As my older daughter Emily is learning to read, the other day I asked her to “help” me with my state quarters. She was reading the states, I put it away, and showed her the individual states on the map. But now I’m hoping to take it one step further.

Why would I do it?

Primarily, because as a father, all I can give the kids is what I have. There are other things they could be interested in, but it is much easier to teach them about something that I know, something that I’m excited about.

It is great education. Secretly I’m hoping to have two little coin collectors in the family, but I’m ok if it doesn’t happen. They will at least understand what am I doing after they go to bed, and what is so exciting about the new mail I’m getting here and there.

But what I’m really hoping to get out of it is the education I certainly would like them to have: at this age math skills and basic geography, later the understanding of history, cultures, politics and economy. Not necessarily at an expert level, but enough to understand the world around them.

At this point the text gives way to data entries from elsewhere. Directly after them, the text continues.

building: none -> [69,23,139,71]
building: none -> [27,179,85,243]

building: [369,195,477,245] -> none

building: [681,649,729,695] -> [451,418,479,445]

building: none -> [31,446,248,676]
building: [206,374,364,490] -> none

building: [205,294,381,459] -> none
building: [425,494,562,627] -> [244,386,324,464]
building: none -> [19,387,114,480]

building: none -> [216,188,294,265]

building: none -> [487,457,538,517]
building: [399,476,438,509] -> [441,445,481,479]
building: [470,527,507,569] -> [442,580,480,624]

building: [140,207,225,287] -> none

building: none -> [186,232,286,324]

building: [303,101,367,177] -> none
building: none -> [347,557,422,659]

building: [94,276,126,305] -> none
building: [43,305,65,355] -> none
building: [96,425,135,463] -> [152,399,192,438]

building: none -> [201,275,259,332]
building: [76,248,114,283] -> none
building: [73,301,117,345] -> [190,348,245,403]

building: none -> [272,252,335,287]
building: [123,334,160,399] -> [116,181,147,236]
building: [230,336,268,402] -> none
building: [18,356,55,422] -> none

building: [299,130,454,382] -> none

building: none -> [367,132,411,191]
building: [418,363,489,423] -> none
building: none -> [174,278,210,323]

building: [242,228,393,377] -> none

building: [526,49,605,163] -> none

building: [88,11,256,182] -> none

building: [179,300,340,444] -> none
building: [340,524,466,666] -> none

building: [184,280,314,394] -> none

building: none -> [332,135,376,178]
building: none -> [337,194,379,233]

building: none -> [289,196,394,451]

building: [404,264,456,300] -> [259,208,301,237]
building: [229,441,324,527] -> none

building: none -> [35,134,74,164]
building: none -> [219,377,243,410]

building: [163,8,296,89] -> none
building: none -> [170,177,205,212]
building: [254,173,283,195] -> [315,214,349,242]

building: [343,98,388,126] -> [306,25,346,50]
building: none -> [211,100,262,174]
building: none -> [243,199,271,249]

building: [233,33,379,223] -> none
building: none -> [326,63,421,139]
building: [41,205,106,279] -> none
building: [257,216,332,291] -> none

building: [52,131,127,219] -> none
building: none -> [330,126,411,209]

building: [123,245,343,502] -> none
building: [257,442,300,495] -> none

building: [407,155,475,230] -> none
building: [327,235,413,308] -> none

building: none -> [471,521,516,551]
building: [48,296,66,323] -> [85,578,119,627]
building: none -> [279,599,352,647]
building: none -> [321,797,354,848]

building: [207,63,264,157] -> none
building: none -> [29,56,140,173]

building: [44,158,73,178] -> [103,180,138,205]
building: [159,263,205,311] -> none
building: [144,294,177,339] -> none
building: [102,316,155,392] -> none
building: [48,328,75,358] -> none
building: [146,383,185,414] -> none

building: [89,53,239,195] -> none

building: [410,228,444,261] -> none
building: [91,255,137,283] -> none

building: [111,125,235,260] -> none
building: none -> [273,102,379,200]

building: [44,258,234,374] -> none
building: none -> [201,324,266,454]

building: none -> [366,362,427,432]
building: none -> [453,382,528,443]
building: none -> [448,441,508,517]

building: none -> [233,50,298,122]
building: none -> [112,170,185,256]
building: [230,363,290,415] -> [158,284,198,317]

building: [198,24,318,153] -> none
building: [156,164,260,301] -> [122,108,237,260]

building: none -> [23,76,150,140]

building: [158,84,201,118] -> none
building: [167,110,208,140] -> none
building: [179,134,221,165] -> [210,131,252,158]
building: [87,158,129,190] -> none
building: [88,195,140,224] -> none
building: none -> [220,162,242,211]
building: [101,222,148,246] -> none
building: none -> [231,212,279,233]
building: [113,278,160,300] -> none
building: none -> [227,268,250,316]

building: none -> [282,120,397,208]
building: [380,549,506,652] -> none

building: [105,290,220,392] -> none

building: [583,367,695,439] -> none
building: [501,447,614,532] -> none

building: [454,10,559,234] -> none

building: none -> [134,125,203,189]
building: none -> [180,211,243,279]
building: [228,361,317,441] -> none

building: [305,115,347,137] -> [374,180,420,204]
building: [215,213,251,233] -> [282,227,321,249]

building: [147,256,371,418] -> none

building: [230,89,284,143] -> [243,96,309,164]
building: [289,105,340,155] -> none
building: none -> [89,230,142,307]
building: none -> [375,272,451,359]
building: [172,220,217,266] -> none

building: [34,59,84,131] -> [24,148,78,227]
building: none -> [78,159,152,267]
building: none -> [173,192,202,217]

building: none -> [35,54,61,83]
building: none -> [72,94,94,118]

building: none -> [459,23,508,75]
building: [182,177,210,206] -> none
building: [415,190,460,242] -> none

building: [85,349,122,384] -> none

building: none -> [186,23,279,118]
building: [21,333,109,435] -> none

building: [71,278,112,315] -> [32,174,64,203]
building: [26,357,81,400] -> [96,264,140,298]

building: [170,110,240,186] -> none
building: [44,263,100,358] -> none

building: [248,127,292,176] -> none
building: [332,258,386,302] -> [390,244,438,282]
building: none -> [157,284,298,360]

Text books can do the job too, but why not through something that is fun and doesn’t smell like learning? This is how I did it, I enjoyed it, and got very much out of it that is directly helping me today. I think it is worth a try.

There is another thing to coin collecting, the friendships I have made over the years through swapping coins with people around the world. It is much more valuable than my collection. Even if they will never become collectors, they will be able to peek into this world. Just an example, that we can talk about immediately. I was discussing coin collecting for kids on a mailing list. Out of the blue, one of the list members sent me an email that he is selling his collection and would be very happy to gift some albums to Emily. A day ago, I didn’t even know who Dave was, and today he is contributing to Emily’s education and entertainment. We can certainly talk about it when she puts the first coin into her album. And over the years, it is just one of many examples of how I met interesting and valuable people.

How will I do it?

Mostly I will play it by ear. I have my own ideas, but whatever works. I thought that state quarters are the best way to start with, until somebody pointed out that kids at this age are more interested in quantity and pennies and nickels maybe a better start.

One thing is for sure, while they will be able to see how to collect if you can’t see, I don’t want them to be blind collectors, and I will have to introduce labels, magnifiers, and the value of not touching higher quality coins. I will have to figure this out, fortunately for now, even a handful of change after shopping can contribute to the collection.

I like the idea of albums, however, just to distinguish a collection from spending money, not to mention the math and organization skills it creates.

What if they are not interested?

Could be. Maybe so far it was interesting because it was a novelty and they are not allowed to get into my collection on their own. If that’s the case, I will have to come up with another way of teaching history and geography.